Bombs Over Cambodia: New Light
on US Air War
by Taylor Owen and Ben Kiernan
www.zmag.org/, May 12, 2007
United States bombings in Afghanistan
have "given a propaganda windfall to the Taliban." 
Is history repeating itself? In 1975, Pol Pot's genocidal Khmer
Rouge forces took power in Cambodia after a massive U.S. bombing
campaign there. New information reveals that Cambodia was bombed
far more heavily during the Vietnam War than previously believed
-- and that the bombing began not under Richard Nixon, but under
In the fall of 2000, twenty-five years after the end of the war
in Indochina, Bill Clinton became the first US president since
Richard Nixon to visit Vietnam. While media coverage of the trip
was dominated by talk of some two thousand US soldiers still classified
as missing in action, a small act of great historical importance
went almost unnoticed. As a humanitarian gesture, Clinton released
extensive Air Force data on all American bombings of Indochina
between 1964 and 1975. Recorded using a groundbreaking IBM-designed
system, the database provided extensive information on sorties
conducted over Vietnam, Laos, and Cambodia. Clinton's gift was
intended to assist in the search for unexploded ordnance left
behind during the carpet bombing of the region. Littering the
countryside, often submerged under farmland, this ordnance remains
a significant humanitarian concern.
It has maimed and killed farmers, and rendered valuable land all
but unusable. Development and de-mining organizations have put
the Air Force data to good use over the past six years, but have
done so without noting its full implications, which turn out to
The Bombing Database
The still-incomplete database (it has several "dark"
periods) reveals that from October 4, 1965, to August 15, 1973,
the United States dropped far more ordnance on Cambodia than was
previously believed: 2,756,941 tons' worth, dropped in 230,516
sorties on 113,716 sites. Just over 10 percent of this bombing
was indiscriminate, with 3,580 of the sites listed as having "unknown"

• Stored data:
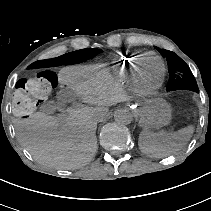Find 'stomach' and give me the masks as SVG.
<instances>
[{"mask_svg": "<svg viewBox=\"0 0 211 211\" xmlns=\"http://www.w3.org/2000/svg\"><path fill=\"white\" fill-rule=\"evenodd\" d=\"M139 123L145 129H158L170 122L171 109L163 99H155L137 110Z\"/></svg>", "mask_w": 211, "mask_h": 211, "instance_id": "1", "label": "stomach"}]
</instances>
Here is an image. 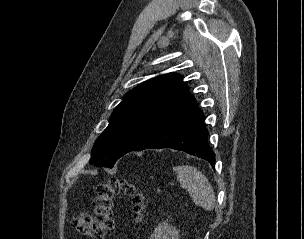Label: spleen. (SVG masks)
Masks as SVG:
<instances>
[{"label":"spleen","instance_id":"obj_1","mask_svg":"<svg viewBox=\"0 0 304 239\" xmlns=\"http://www.w3.org/2000/svg\"><path fill=\"white\" fill-rule=\"evenodd\" d=\"M180 185L188 190L193 202L207 211L215 207V194L208 179L195 167L189 165L173 168Z\"/></svg>","mask_w":304,"mask_h":239}]
</instances>
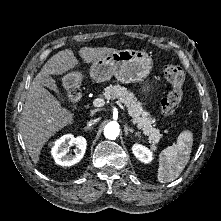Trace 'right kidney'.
<instances>
[{
    "instance_id": "ca27d5eb",
    "label": "right kidney",
    "mask_w": 221,
    "mask_h": 221,
    "mask_svg": "<svg viewBox=\"0 0 221 221\" xmlns=\"http://www.w3.org/2000/svg\"><path fill=\"white\" fill-rule=\"evenodd\" d=\"M73 144L77 147L75 154H67V147ZM86 147L87 141L84 137L75 138L72 134H66L54 142L51 154L58 165L72 166L83 158Z\"/></svg>"
}]
</instances>
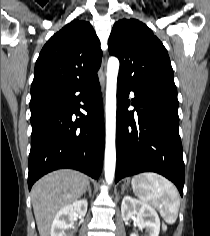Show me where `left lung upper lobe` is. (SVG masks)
<instances>
[{"instance_id": "1", "label": "left lung upper lobe", "mask_w": 210, "mask_h": 236, "mask_svg": "<svg viewBox=\"0 0 210 236\" xmlns=\"http://www.w3.org/2000/svg\"><path fill=\"white\" fill-rule=\"evenodd\" d=\"M109 52L120 61L118 78L132 88L177 94L167 50L142 22H116L109 37Z\"/></svg>"}]
</instances>
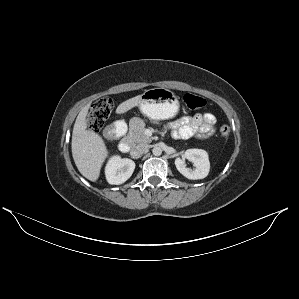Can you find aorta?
<instances>
[{
  "mask_svg": "<svg viewBox=\"0 0 299 299\" xmlns=\"http://www.w3.org/2000/svg\"><path fill=\"white\" fill-rule=\"evenodd\" d=\"M154 156H160L162 154V149L158 146H155L152 150Z\"/></svg>",
  "mask_w": 299,
  "mask_h": 299,
  "instance_id": "762f6f07",
  "label": "aorta"
}]
</instances>
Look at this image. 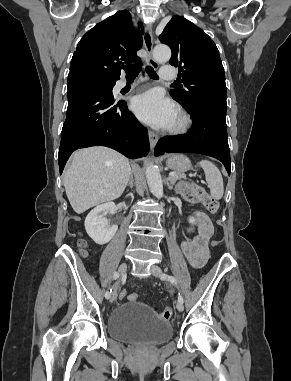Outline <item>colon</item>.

• Task statement: Say whether each statement agrees with the excerpt on the bombing of Cambodia, answering yes or no and quoting the words of the excerpt that decide it. 1. Clinton released the Air Force bombing data as a humanitarian gesture. 2. The bombing database is complete. 3. The ordnance recorded for Cambodia was dropped on fewer than 100,000 sites. The lines above play no part in this.

• Exercise output:
1. Yes: "As a humanitarian gesture, Clinton released extensive Air Force data on all American bombings of Indochina between 1964 and 1975."
2. No: "The still-incomplete database (it has several "dark" periods)"
3. No: "2,756,941 tons' worth, dropped in 230,516 sorties on 113,716 sites."